Im gegenständlichen Fall machte ein Steuerpflichtiger die Fahrtkosten für die Abholung seines Kindes, welches bei der Mutter im Ausland lebt, als außergewöhnliche Belastung geltend. Das Finanzamt Österreich anerkannte diese Kosten nicht als außergewöhnliche Belastung.

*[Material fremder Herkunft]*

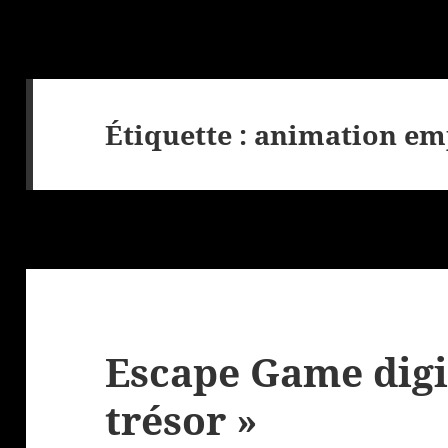
Étiquette :
animation em
Escape Game digi
trésor »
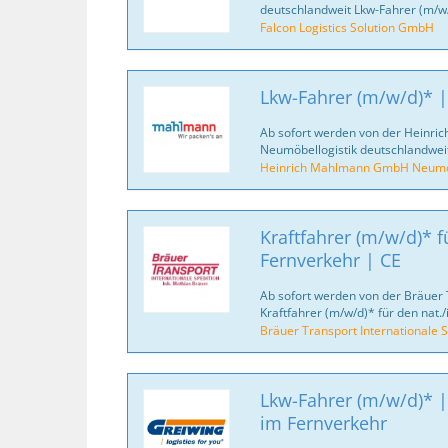
deutschlandweit Lkw-Fahrer (m/w/
Falcon Logistics Solution GmbH
Lkw-Fahrer (m/w/d)* |
Ab sofort werden von der Heinr
Neumöbellogistik deutschlandweit
Heinrich Mahlmann GmbH Neumöb
Kraftfahrer (m/w/d)* fü
Fernverkehr | CE
Ab sofort werden von der Bräuer 
Kraftfahrer (m/w/d)* für den nat./
Bräuer Transport Internationale S
Lkw-Fahrer (m/w/d)* |
im Fernverkehr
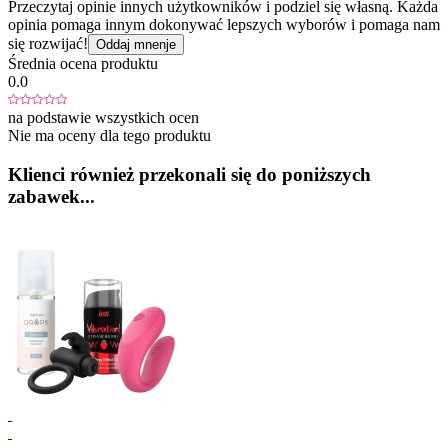
Przeczytaj opinie innych użytkowników i podziel się własną. Każda
opinia pomaga innym dokonywać lepszych wyborów i pomaga nam
się rozwijać!
Oddaj mnenje
Średnia ocena produktu
0.0
na podstawie wszystkich ocen
Nie ma oceny dla tego produktu
Klienci również przekonali się do poniższych
zabawek...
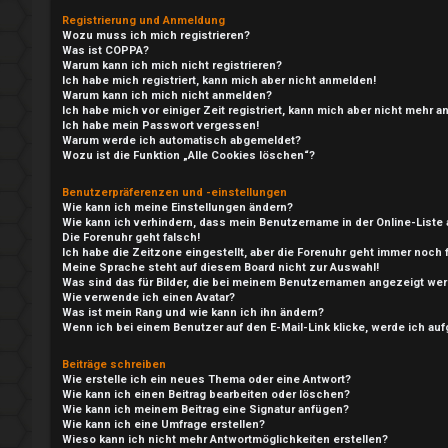
Registrierung und Anmeldung
Wozu muss ich mich registrieren?
Was ist COPPA?
Warum kann ich mich nicht registrieren?
Ich habe mich registriert, kann mich aber nicht anmelden!
Warum kann ich mich nicht anmelden?
Ich habe mich vor einiger Zeit registriert, kann mich aber nicht mehr 
Ich habe mein Passwort vergessen!
Warum werde ich automatisch abgemeldet?
Wozu ist die Funktion „Alle Cookies löschen“?
Benutzerpräferenzen und -einstellungen
Wie kann ich meine Einstellungen ändern?
Wie kann ich verhindern, dass mein Benutzername in der Online-Liste 
Die Forenuhr geht falsch!
e
Ich habe die Zeitzone eingestellt, aber die Forenuhr geht immer noch 
Meine Sprache steht auf diesem Board nicht zur Auswahl!
A
P
Was sind das für Bilder, die bei meinem Benutzernamen angezeigt we
Wie verwende ich einen Avatar?
n
l
Was ist mein Rang und wie kann ich ihn ändern?
Wenn ich bei einem Benutzer auf den E-Mail-Link klicke, werde ich au
m
a
Beiträge schreiben
e
y
Wie erstelle ich ein neues Thema oder eine Antwort?
Wie kann ich einen Beitrag bearbeiten oder löschen?
Wie kann ich meinem Beitrag eine Signatur anfügen?
l
Wie kann ich eine Umfrage erstellen?
↳
Wieso kann ich nicht mehr Antwortmöglichkeiten erstellen?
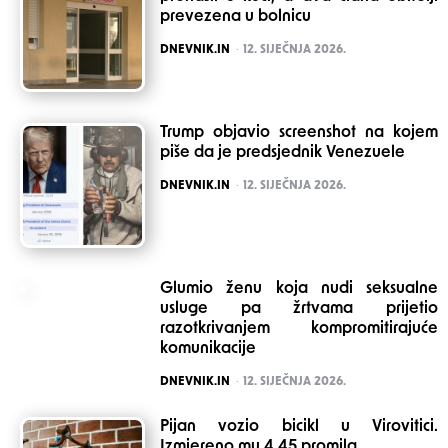
prevezena u bolnicu
POSTED
DNEVNIK.IN
12. SIJEČNJA 2026.
Trump objavio screenshot na kojem
piše da je predsjednik Venezuele
POSTED
DNEVNIK.IN
12. SIJEČNJA 2026.
Glumio ženu koja nudi seksualne
usluge pa žrtvama prijetio
razotkrivanjem kompromitirajuće
komunikacije
POSTED
DNEVNIK.IN
12. SIJEČNJA 2026.
Pijan vozio bicikl u Virovitici.
Izmjereno mu 4.45 promila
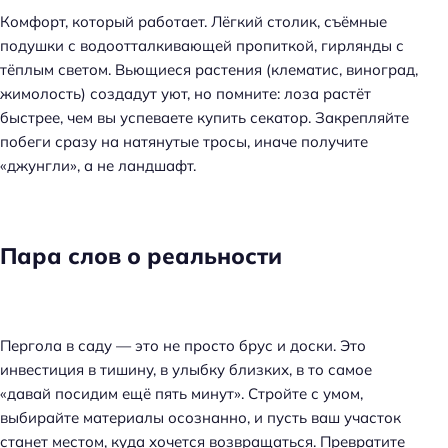
Комфорт, который работает. Лёгкий столик, съёмные
подушки с водоотталкивающей пропиткой, гирлянды с
тёплым светом. Вьющиеся растения (клематис, виноград,
жимолость) создадут уют, но помните: лоза растёт
быстрее, чем вы успеваете купить секатор. Закрепляйте
побеги сразу на натянутые тросы, иначе получите
«джунгли», а не ландшафт.
Пара слов о реальности
Пергола в саду — это не просто брус и доски. Это
инвестиция в тишину, в улыбку близких, в то самое
«давай посидим ещё пять минут». Стройте с умом,
выбирайте материалы осознанно, и пусть ваш участок
станет местом, куда хочется возвращаться. Превратите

Eine Steuerermäßigung und Qualifikation von Kosten als außergewöhnliche Belastung kommt nur dann in Betracht, wenn sämtliche Voraussetzungen des § 34 Abs 1 EStG 1988 vorliegen. Wenn auch nur eine der Voraussetzungen nicht vorliegt, sind die betreffenden Kosten nicht als außergewöhnliche Belastung zu qualifizieren.

 

Im gegenständlichen Fall fehlt es den geltend gemachten Fahrtkosten schon an der Außergewöhnlichkeit gemäß § 34 Abs 2 EStG 1988. Es ist nämlich nicht als außergewöhnlich anzusehen, dass ein Elternteil aufgrund des Fehlens einer ehelichen bzw. eheähnlichen Lebensgemeinschaft von seinem Kind getrennt lebt.

 

Die aufgrund der Trennung der Eltern entstehenden Kosten für den Besuch der Kinder sind demzufolge regelmäßig nicht als außergewöhnlich anzusehen und stellen keine außergewöhnliche Belastung dar.